The lawyer who is suing the Langley RCMP for fatally shooting Alvin Wright is questioning a Vancouver Police Department (VPD) investigation that cleared the Mounties of criminal wrongdoing.
Donald Sorochan said it was “alarming” that the VPD decided not to send their report to a Crown prosecutor for review.
“It should be automatic,” Sorochan said.
“Otherwise, we aren’t operating under the rule of law, we’re operating under the rule of police.”
On Wednesday (Nov. 2) VPD said it’s investigation “concluded that there were no reasonable grounds to believe a criminal offence was committed by any member of the RCMP in relation to this incident and the file was not forwarded to Crown Counsel.”
On behalf of Wright’s spouse and his estate, Sorochan is suing six as-yet unnamed RCMP officers over the Aug. 6, 2010 fatal shooting inside the bedroom of the two-storey townhouse on the southeast corner of 53 Avenue and 203 Street where the 22-year-old Wright (pictured below) lived with his common-law wife and their infant daughter.

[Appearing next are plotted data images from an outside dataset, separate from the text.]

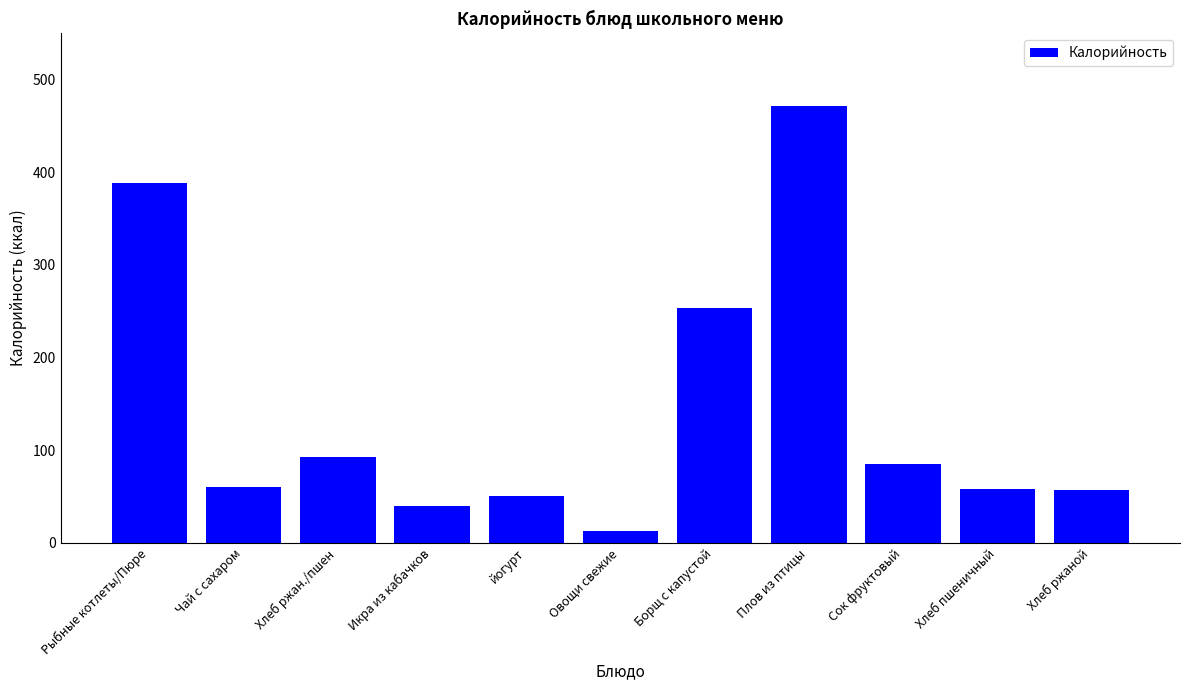

Which category has the lowest value across all series?

Овощи свежие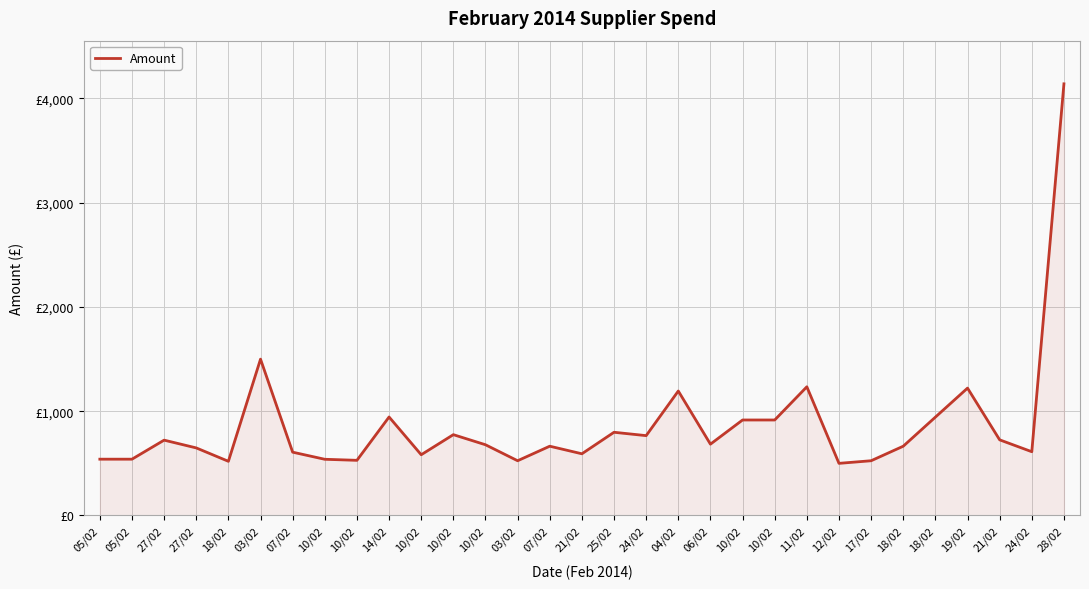

Where is the first local maximum?

27/02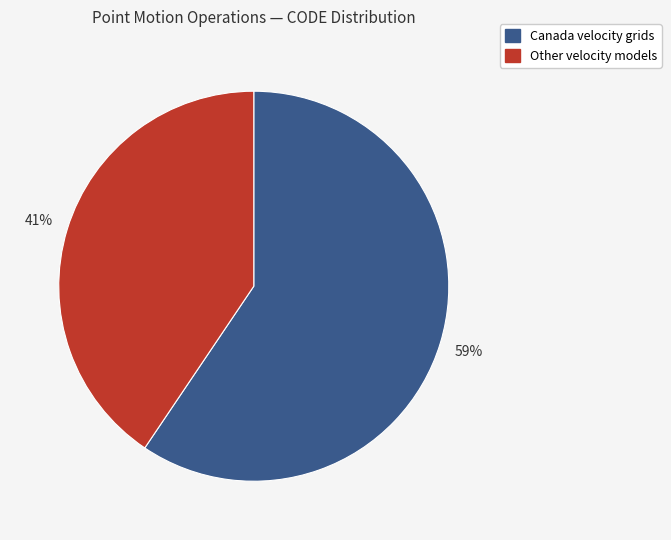

Is there any slice that represents more than half of the pie?

Yes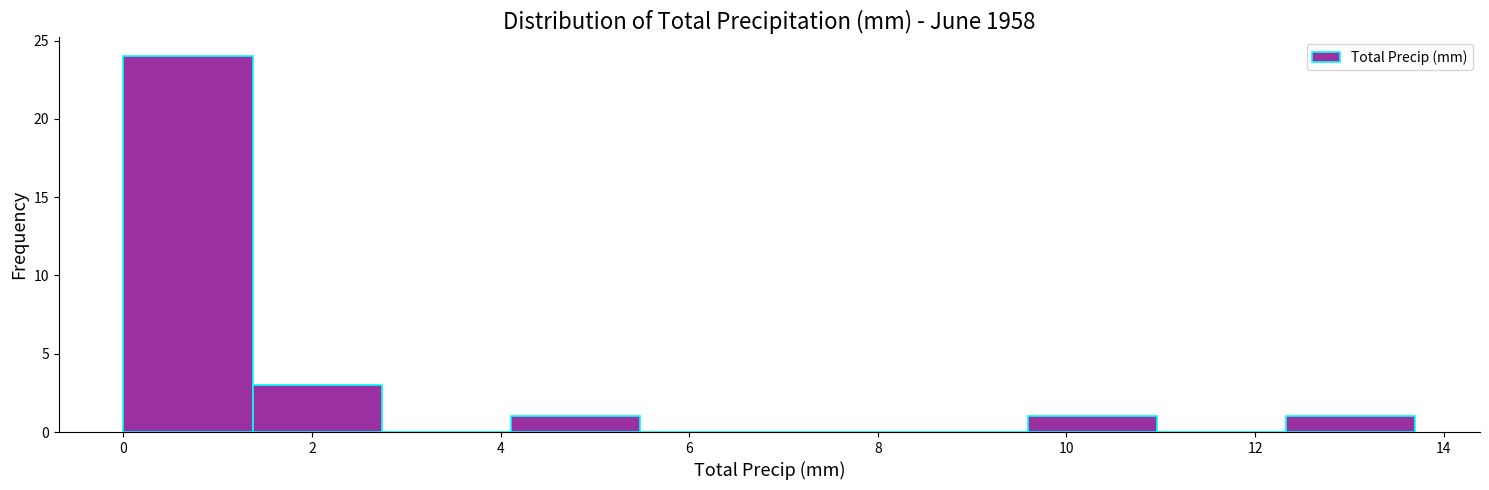

Reading left to right, transcribe this chart: for each bar, give the range it covers on the x-axis and its height. Neither the bar edges nor the heights are printed on the chart, so give them approximately, as read against the axes.

0.0 to 1.4: 24
1.4 to 2.8: 3
2.8 to 4.2: 0
4.2 to 5.4: 1
5.4 to 6.8: 0
6.8 to 8.2: 0
8.2 to 9.6: 0
9.6 to 11.0: 1
11.0 to 12.4: 0
12.4 to 13.8: 1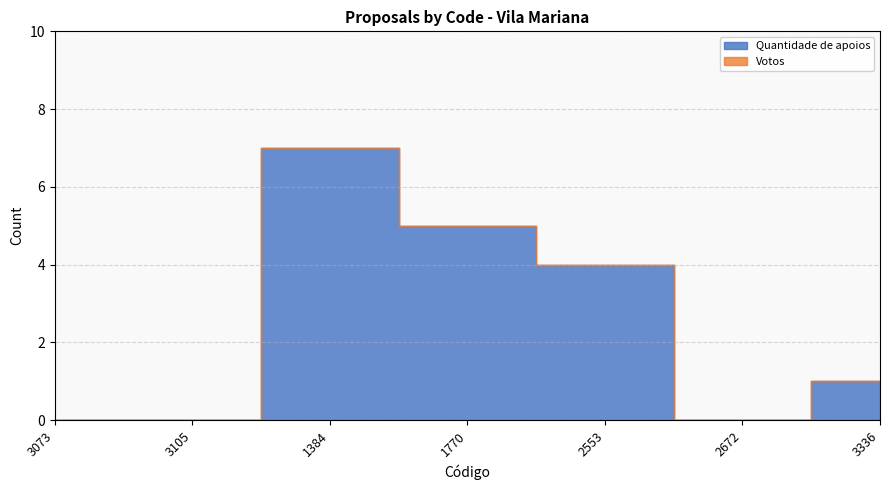

What is the label of the 1st point from the right?

3336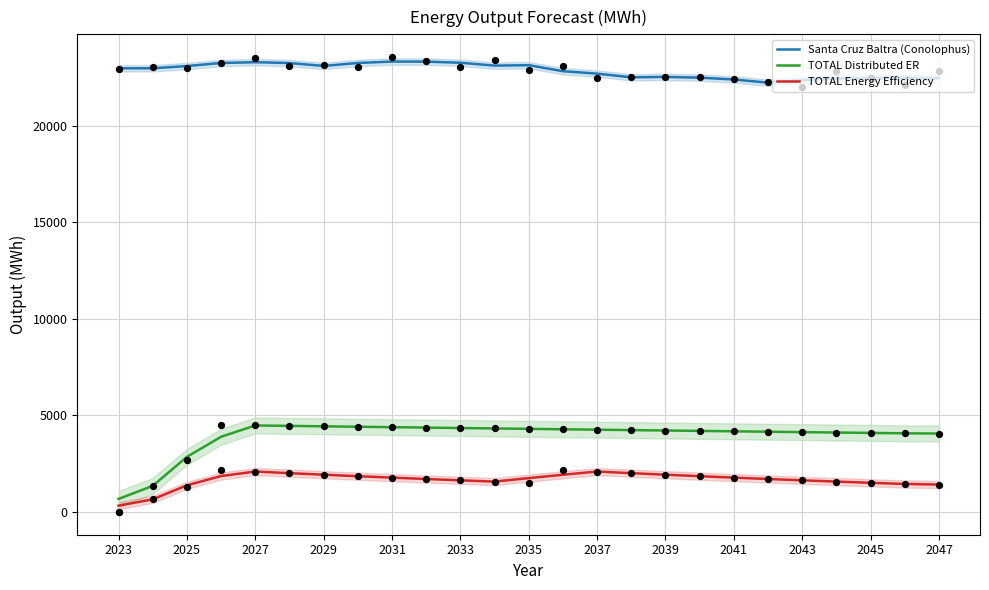

Which series reaches the maximum Y coordinate?

Santa Cruz Baltra (Conolophus)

The Vancouver lawyer, a former special prosecutor, said he doesn’t have a problem with police investigating police so long as there is an independent review of the facts.
In police-involved cases where someone does or suffers serious injury, the investigators should not have the option of simply refusing to send their report to the prosecutors who decide whether to lay charges, Sorochan said.
“That’s fine for a couple of neighbours squabbling, or kids shoplifting [not for something this serious].”
He hasn’t been given the VPD report yet.
The B.C. Civil Liberties Association (BCCLA) issued a statement Thursday saying the Wright case demonstrates the lack of equality between people who live in RCMP-policed communities and those with municipal police forces who are under the authority of the B.C. police complaints commissioner.
“If Mr. Wright had been shot and killed in Vancouver, any criminal investigation of police that recommended no charges would [still] be reviewed by the Office of the Police Complaints Commissioner,” said BCCLA president Robert Holmes.
“However, because he lived in Langley, which is serviced by the RCMP, police decisions about not charging other police officers will end up with no review.”
“That situation exists because bureaucrats in Victoria and Ottawa cannot figure out how to do what common sense demands and commissions of inquiry have recommended,” Holmes added.
The BCCLA has written Solicitor General and Acting Attorney General Shirley Bond to ask her to intervene in the matter and direct prosecutors to review the Wright file.
“Given recent history and public inquiries that have recommended real reforms, the public will take the continuation of this absurd state of affairs as yet another sign that those in charge either don’t know what they’re doing or don’t care,” Holmes said.